La Turquie a trouvé dans ce sommet une opportunité de réaffirmer sa liberté de manœuvre. Recep Tayyip Erdoğan, tout en restant membre de l’OTAN, a multiplié les gestes de proximité avec Pékin et Moscou. À travers cette posture d’équilibriste, il lance un avertissement à l’Occident : Ankara n’est plus un simple allié docile, mais une puissance autonome capable de se tourner vers l’Est si ses intérêts l’exigent.

Téhéran, la revanche symbolique

Enfin, pour Masoud Pezeshkian, le président iranien fraîchement élu, Tianjin avait valeur de revanche. Sous sanctions occidentales depuis des décennies, l’Iran a trouvé dans l’OCS une plateforme de reconnaissance internationale. Son message à Washington et Bruxelles : les tentatives d’isolement échouent, Téhéran n’est plus marginalisé.

L’Afrique encore à la porte

Un absent de taille : le continent africain. L’Algérie, qui a plusieurs fois manifesté son intérêt pour un statut d’observateur, n’a pas été représentée. Une lacune qui illustre le décalage entre le discours d’ouverture au Sud global et la réalité d’une organisation encore centrée sur l’Eurasie. Mais la dynamique est enclenchée, et le futur pourrait bien passer par une intégration progressive de l’Afrique.

L’élargissement, un signal politique fort

Au-delà des messages politiques, Tianjin a confirmé la vocation d’expansion de l’OCS. L’organisation compte désormais dix membres : Chine, Russie, Inde, Iran, Pakistan, Kazakhstan, Kirghizistan, Tadjikistan, Ouzbékistan et Biélorussie (rejointe en 2024). Deux États conservent un statut d’observateur : Afghanistan et Mongolie. Quinze autres pays participent comme partenaires de dialogue, dont la Turquie, l’Azerbaïdjan, l’Arménie, l’Égypte, l’Arabie saoudite, le Qatar, les Émirats arabes unis, Bahreïn, le Cambodge, le Myanmar, le Sri Lanka, le Népal, les Maldives et le Koweït. Enfin, plusieurs États ont officiellement manifesté leur intérêt pour rejoindre l’OCS, à commencer par l’Algérie, qui vise un statut d’observateur, mais aussi le Bangladesh, le Vietnam et l’Ukraine, parmi d’autres. Cet élargissement progressif traduit l’attractivité de l’organisation pour le Sud global, en quête d’alternatives aux structures dominées par l’Occident.
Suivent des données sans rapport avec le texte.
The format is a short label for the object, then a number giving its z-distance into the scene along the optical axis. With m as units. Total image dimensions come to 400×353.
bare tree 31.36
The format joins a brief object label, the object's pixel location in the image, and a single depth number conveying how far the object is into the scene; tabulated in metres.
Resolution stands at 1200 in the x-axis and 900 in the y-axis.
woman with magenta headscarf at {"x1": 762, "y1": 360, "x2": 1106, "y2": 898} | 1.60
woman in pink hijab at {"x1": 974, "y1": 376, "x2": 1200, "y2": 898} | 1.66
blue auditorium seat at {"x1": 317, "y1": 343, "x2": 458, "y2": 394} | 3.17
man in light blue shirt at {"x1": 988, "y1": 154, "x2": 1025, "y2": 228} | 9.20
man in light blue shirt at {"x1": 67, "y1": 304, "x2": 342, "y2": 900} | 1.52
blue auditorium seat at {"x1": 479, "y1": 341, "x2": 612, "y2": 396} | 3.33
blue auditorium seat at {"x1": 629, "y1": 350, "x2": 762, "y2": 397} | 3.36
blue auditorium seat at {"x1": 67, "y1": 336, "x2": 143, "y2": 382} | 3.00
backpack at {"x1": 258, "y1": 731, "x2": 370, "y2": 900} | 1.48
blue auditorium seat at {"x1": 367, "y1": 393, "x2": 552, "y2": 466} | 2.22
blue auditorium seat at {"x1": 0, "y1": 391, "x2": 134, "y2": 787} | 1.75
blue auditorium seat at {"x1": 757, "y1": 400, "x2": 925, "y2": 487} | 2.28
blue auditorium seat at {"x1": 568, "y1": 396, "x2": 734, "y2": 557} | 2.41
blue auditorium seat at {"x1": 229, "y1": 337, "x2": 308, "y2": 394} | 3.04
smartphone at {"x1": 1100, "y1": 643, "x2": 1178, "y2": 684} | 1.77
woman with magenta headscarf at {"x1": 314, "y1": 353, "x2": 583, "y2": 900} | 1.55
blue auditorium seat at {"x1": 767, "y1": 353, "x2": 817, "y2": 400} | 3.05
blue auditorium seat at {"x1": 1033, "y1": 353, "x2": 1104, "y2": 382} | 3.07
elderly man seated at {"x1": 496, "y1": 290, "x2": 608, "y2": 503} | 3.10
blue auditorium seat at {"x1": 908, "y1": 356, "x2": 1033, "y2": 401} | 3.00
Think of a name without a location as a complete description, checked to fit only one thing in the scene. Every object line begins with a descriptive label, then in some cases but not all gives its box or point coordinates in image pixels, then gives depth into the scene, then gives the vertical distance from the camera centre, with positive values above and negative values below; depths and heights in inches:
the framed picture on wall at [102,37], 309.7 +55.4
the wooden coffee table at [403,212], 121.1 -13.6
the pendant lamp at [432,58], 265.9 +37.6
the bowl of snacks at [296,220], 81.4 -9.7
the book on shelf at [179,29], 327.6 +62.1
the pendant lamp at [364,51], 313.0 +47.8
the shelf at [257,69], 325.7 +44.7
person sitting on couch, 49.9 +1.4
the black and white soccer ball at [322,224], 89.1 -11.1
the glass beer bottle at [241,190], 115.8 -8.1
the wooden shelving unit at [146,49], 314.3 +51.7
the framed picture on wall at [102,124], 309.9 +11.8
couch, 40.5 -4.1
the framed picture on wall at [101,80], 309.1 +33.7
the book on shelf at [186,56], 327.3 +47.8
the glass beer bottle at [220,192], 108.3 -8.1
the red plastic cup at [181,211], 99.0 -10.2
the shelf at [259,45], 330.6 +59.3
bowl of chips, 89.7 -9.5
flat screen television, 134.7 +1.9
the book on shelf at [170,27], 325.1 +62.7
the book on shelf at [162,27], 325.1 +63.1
Un avertissement à l’Occident

Au total, Tianjin n’a pas scellé une alliance formelle, mais a envoyé un signal clair : l’ordre mondial est en train de basculer. Chacun à sa manière, Xi, Poutine, Modi, Erdoğan et Pezeshkian ont rappelé que les États-Unis et l’Europe ne dictent plus seuls l’agenda international.
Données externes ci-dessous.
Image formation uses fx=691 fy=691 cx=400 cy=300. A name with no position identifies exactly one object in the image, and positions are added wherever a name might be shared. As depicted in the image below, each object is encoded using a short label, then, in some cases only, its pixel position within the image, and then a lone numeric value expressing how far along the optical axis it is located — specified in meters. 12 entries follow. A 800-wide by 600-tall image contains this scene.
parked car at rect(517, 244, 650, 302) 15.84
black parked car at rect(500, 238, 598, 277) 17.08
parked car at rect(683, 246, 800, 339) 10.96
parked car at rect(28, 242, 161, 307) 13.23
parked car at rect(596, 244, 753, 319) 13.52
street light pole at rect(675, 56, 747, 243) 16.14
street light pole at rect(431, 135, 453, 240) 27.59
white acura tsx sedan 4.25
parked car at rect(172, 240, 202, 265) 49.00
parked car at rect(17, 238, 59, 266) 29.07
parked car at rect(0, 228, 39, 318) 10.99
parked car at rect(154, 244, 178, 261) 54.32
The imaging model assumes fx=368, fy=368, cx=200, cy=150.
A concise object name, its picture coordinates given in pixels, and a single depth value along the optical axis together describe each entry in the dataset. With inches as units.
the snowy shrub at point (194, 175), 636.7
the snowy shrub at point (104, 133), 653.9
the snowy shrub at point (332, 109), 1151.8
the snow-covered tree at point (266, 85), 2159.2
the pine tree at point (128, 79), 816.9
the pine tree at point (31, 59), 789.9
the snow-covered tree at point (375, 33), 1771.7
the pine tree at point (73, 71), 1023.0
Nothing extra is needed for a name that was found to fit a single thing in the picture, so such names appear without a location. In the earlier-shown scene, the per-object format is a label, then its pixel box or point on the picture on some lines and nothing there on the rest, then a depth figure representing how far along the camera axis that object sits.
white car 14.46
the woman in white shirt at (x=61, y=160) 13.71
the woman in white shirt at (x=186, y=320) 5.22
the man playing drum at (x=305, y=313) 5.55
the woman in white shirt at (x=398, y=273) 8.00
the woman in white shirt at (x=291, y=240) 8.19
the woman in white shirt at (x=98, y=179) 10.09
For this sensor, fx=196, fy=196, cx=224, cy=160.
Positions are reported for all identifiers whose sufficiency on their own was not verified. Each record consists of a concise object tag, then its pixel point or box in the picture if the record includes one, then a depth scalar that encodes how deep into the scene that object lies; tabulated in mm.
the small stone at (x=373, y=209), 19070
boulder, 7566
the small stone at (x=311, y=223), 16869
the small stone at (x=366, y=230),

L’OCS, qui compte désormais dix membres (Chine, Russie, Inde, Iran, Pakistan, Kazakhstan, Kirghizistan, Tadjikistan, Ouzbékistan, Biélorussie) et dix-sept partenaires ou observateurs (dont Turquie, Égypte, Malaisie, Mongolie, Azerbaïdjan, Arménie, et désormais le Laos), s’affirme comme un forum incontournable du multipolarisme.

L’Occident devra s’y résoudre : le centre de gravité du monde se déplace vers l’Eurasie. Tianjin n’était pas une démonstration d’unité parfaite, mais un avertissement. Et ce message, Washington comme Bruxelles l’ont entendu.